MOZART SANS FILET

Au chant trop policé, Dorothea Röschmann préfère la vérité douloureuse des êtres.

On ne chante plus comme ça, si plein, si vibrant, éliminant avec un goût si sûr toute mièvrerie, toute fadeur. Seul ici le " Zeffiretti lusinghieri " d’Ilia (Idoménée) nous rappelle qu’encore en 2004, à Salzbourg, Dorothea Röschmann était la plus exquise et frêle Ilia qui soit, sensible et traçant sa ligne comme la jeune Jurinac, et que personne au monde ne soupirait Pamina comme elle. La voix évidemment s’est corsée, élargie, a pris un or plus sombre. Et indéniablement (on est ici en concert) un son par-ci par-là, tel aigu en fin de phrase, pourra échapper à son contrôle. Drame oblige, et il n’y a que ça dans tous les airs ici groupés. Jamais elle n’affadit, n’édulcore, mais laisse la déchirure à nu, et tant pis si ça se marque dans la voix. Mais la tenue de la ligne de chant est souveraine ; le legato est archet à la corde, la tension, la vibration d’âme le faisant presque éclater. Le récitatif devient absolue musique et impose la scène là où d’autres ne mettront que des mots : c’est d’une évidence et d’une autorité à la Callas, rompant la voix, pas fait pour plaire, mais donnant un vrai frisson, le " baratro mortale " d’Elvire (" In quali eccessi ") étant à cet égard vertigineux.
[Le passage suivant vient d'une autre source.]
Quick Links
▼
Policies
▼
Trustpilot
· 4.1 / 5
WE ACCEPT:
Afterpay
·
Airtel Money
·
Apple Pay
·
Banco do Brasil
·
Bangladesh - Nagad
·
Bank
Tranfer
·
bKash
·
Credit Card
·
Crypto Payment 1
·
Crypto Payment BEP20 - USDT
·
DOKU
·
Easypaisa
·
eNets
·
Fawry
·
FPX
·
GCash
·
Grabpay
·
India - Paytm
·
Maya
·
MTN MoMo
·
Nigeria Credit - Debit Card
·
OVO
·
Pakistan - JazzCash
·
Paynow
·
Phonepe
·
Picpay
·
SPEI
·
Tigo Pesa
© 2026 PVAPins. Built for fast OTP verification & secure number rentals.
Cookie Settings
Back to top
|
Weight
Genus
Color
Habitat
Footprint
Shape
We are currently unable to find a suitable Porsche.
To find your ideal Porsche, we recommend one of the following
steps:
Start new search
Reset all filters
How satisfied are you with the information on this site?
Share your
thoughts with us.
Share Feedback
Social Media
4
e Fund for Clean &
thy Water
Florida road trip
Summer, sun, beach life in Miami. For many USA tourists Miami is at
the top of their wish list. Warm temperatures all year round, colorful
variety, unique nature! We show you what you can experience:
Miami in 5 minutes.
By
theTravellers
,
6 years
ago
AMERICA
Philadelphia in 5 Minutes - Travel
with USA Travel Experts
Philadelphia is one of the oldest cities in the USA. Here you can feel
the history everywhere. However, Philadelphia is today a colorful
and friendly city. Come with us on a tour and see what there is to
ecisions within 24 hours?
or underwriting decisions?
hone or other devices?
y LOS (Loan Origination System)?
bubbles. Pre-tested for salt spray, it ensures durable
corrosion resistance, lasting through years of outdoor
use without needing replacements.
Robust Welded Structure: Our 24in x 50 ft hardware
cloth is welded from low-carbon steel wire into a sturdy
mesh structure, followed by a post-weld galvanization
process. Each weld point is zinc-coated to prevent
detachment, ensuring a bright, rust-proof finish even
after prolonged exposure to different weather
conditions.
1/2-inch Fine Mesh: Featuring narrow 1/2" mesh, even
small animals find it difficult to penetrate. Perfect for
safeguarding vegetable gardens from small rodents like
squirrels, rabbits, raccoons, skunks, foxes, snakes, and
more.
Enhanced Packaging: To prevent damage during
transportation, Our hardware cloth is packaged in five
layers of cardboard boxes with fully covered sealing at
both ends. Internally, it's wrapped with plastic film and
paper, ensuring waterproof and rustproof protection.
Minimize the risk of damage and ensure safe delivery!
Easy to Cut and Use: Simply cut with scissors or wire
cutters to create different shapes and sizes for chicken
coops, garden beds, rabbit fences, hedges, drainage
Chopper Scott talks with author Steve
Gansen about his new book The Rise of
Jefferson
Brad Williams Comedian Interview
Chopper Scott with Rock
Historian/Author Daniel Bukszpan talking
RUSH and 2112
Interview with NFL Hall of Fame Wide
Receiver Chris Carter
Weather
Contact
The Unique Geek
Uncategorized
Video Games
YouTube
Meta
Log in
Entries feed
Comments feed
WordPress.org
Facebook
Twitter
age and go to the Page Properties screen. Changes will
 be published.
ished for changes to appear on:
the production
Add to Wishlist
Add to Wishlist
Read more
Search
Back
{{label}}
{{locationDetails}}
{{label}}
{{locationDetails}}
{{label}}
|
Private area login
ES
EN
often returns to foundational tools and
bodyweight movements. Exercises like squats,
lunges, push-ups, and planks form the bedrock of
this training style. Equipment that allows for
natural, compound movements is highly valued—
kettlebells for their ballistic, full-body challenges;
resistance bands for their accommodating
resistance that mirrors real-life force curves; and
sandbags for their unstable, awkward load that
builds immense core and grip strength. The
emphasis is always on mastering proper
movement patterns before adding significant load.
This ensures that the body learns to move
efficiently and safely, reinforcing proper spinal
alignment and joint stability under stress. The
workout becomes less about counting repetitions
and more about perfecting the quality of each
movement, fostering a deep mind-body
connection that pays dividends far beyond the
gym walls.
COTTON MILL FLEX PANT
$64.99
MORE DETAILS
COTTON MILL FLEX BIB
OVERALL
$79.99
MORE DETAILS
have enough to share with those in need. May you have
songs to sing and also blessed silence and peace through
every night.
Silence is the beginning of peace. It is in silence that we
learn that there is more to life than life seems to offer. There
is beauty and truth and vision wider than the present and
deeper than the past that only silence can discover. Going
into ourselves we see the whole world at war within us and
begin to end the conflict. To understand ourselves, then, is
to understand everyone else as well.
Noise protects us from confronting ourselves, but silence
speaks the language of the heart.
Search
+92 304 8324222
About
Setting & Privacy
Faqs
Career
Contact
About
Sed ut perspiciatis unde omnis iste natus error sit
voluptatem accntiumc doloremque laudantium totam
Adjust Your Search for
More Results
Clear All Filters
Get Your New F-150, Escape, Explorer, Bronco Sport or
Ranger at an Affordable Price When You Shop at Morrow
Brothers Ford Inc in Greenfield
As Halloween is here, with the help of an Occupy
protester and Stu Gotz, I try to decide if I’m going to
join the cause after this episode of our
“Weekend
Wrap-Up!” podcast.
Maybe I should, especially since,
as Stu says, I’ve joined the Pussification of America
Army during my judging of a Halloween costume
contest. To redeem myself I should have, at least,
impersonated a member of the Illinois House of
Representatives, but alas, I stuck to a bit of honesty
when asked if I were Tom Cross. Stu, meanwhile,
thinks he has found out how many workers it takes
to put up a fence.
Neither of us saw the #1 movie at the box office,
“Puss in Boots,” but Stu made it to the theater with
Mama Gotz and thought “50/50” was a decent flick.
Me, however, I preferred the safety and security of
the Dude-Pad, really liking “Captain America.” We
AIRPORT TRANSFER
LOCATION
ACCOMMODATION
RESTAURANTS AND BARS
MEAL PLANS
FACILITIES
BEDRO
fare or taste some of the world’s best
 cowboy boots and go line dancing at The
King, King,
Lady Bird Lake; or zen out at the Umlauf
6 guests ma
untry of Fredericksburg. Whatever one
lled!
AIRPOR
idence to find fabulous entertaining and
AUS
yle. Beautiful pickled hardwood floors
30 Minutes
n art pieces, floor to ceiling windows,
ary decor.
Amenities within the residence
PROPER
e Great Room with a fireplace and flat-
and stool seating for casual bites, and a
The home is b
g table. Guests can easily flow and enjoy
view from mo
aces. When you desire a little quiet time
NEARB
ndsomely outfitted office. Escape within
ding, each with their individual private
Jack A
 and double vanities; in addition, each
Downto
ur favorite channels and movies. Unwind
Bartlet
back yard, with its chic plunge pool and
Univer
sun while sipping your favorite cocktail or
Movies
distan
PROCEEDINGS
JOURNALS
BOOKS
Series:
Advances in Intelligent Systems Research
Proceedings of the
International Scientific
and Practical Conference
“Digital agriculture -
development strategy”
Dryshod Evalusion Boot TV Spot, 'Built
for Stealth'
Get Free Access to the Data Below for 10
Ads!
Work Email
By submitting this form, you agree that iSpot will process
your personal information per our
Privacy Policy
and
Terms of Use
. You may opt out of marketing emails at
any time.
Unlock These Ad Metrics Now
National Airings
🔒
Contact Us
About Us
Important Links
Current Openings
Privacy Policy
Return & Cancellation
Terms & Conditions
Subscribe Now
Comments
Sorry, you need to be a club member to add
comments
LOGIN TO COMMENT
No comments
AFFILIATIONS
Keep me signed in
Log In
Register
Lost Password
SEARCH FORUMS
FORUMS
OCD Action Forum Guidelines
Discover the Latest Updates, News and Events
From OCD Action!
Quelques-uns haïront qu’une voix, cherchant la vérité du coeur déchiré et essentiellement cela, prenne tant de risques. Mais les croches terminales soulevées d’un souffle dans " Porgi, amor ", la récapitulation de " Dove sono ", le retour sur elle de Vitellia sont le chant mozartien le plus incarné, le mieux tenu pourtant, et expressif, qu’on puisse entendre aujourd’hui. C’est Mozart mis à nu. Croyez-moi: c’est le seul vrai, il fait le plus d’usage.